An F/A-18F Super Hornet from the "Diamondbacks" assigned to Strike Fighter Squadron (VFA) 102 launches from the aircraft carrier USS George Washington (CVN 73). George Washington, the Navy's only permanently forward deployed aircraft carrier, is underway conducting a combat operations efficiency evaluation in the western Pacific Ocean. (U.S. Navy photo by Mass Communication Specialist Seaman Apprentice Rachel N. Clayton/Released)
By Mass Communication Specialist 3rd Class John J. Mike, USS George Washington Public Affairs
ABOARD USS GEORGE WASHINGTON (NNS) -- USS George Washington (CVN 73) and embarked Carrier Airwing (CVW) 5 successfully completed a combat operations efficiency (COE) evaluation June 2.
The COE certification, sometimes called a "blue-water certification," allows the ship and airwing team to launch and recover aircraft without the requirement for a divert airfield if operationally necessary.

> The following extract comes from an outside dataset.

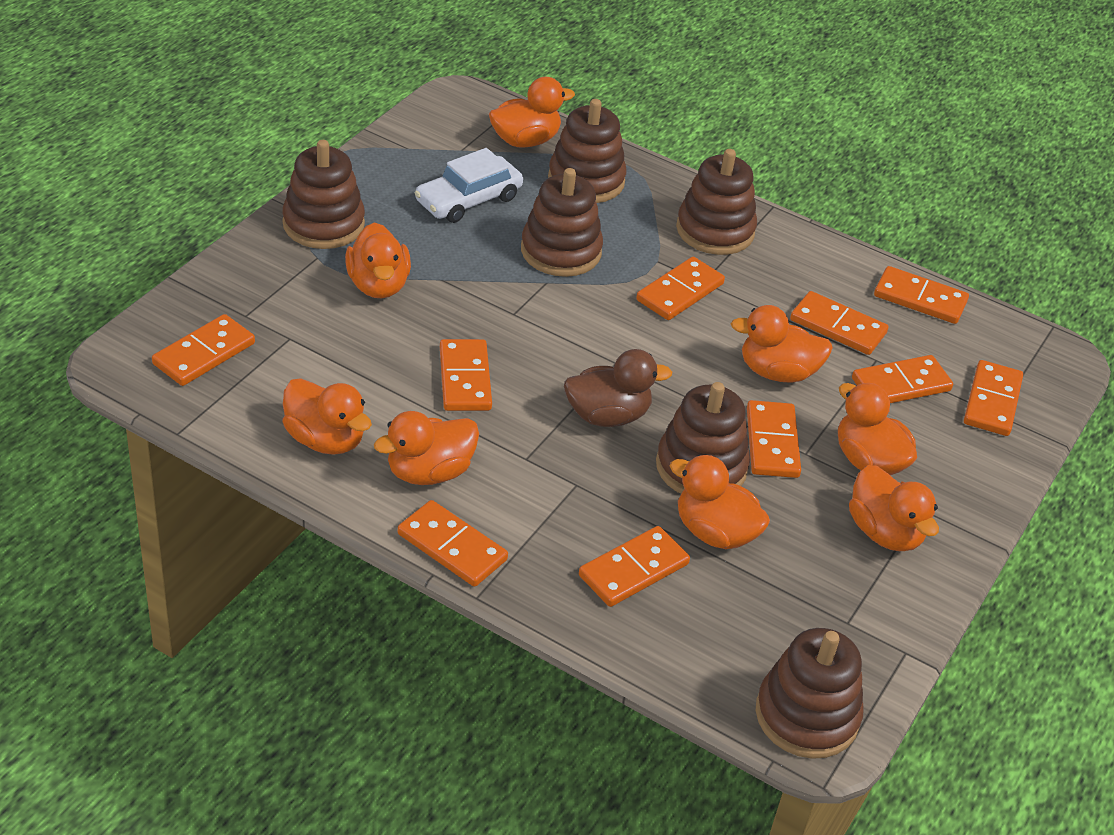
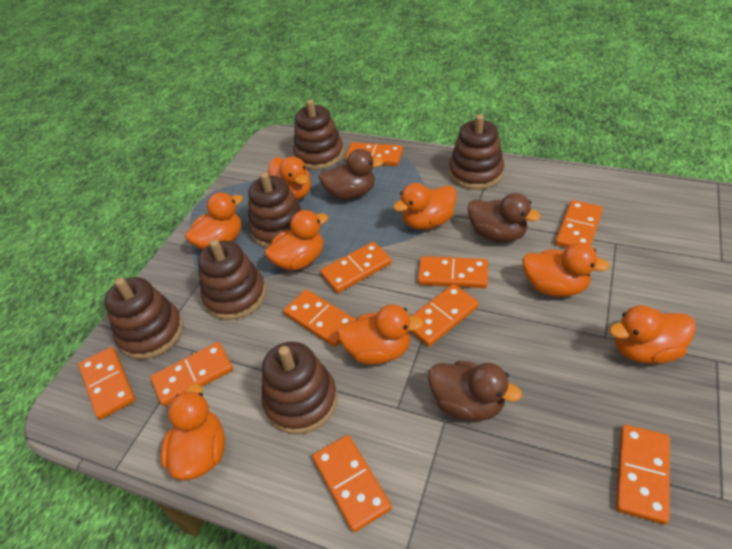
brown duck: [564,349,672,427] = 1 -> [318,149,384,199] [428,361,522,421] [468,193,541,243] = 3
white car: [415,148,523,223] = 1 -> none = 0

"The Airwing 5, George Washington team came together to complete this evaluation better and sooner than anyone expected following our extended maintenance period," said GW Commanding Officer Capt. David A Lausman. "That success is truly a testament to the hard work and professionalism of all of the 5,000 Sailors on board, from the aircraft directors on the flight deck to the helmsmen steering the ship and from the maintainers keeping our aircraft flying to the culinary specialists preparing our food in our galleys.
"That teamwork is what makes us America's 911 strike group, fully ready to go anywhere in the world to execute the orders of the president of the United States."
The certification process began May 23, with the evaluation phase beginning May 31, according to GW Air Officer Cmdr. Mark Stoops. The GW/CVW-5 team was required to meet established criteria of efficiency and safety during aircraft launch and recovery operations throughout two consecutive days.
Stoops said the two major criteria involved in a successful COE evaluation are event factors and combat boarding rates. Event factor represents the average amount of time it takes GW to launch and recover aircraft per cycle, and combat boarding rate is the average amount of attempts it takes an aircraft to land on board.
"We did very well in both of those areas, which are hard to meet," Stoops said. "It's a big hurdle — a fun hurdle to face and a good hurdle to get over."
Cmdr. Steve Blasch, GW's assistant air officer, pointed out that the safe and efficient launch and recovery of aircraft requires teamwork at every level.
"The guys on the deck are phenomenal, and the work they do on a daily basis is amazing," he said. "But you can't overlook all the other Sailors, from those in the superstructure navigating the ship to the engineers below decks making us steam and getting wind over the deck."
The qualification is the last test for GW and CVW-5 before their upcoming deployment.
"This initial qualification gets us started as we begin our exercises through the summer on deployment," said CVW-5 Commander, Capt. Michael S. White.
"The real element we've been working for is to build the CVW-5 and GW team," White said. "The good part is everyone is very professional. They know what they're doing in their jobs, and it's just a matter of building communication lines so we work better together."
GW is the flagship of the George Washington Carrier Strike Group, commanded by Rear Adm. Kevin M. Donegan and comprised of CVW 5, Destroyer Squadron (DESRON) 15, and guided missile cruisers USS Shiloh (CG 67) and USS Cowpens (CG 63).
Following COE, GW will continue this underway in the western Pacific Ocean conducting advanced cyclic flight operations in preparation for its first summer deployment from Fleet Activities Yokosuka since becoming the Navy's only permanently forward deployed aircraft carrier.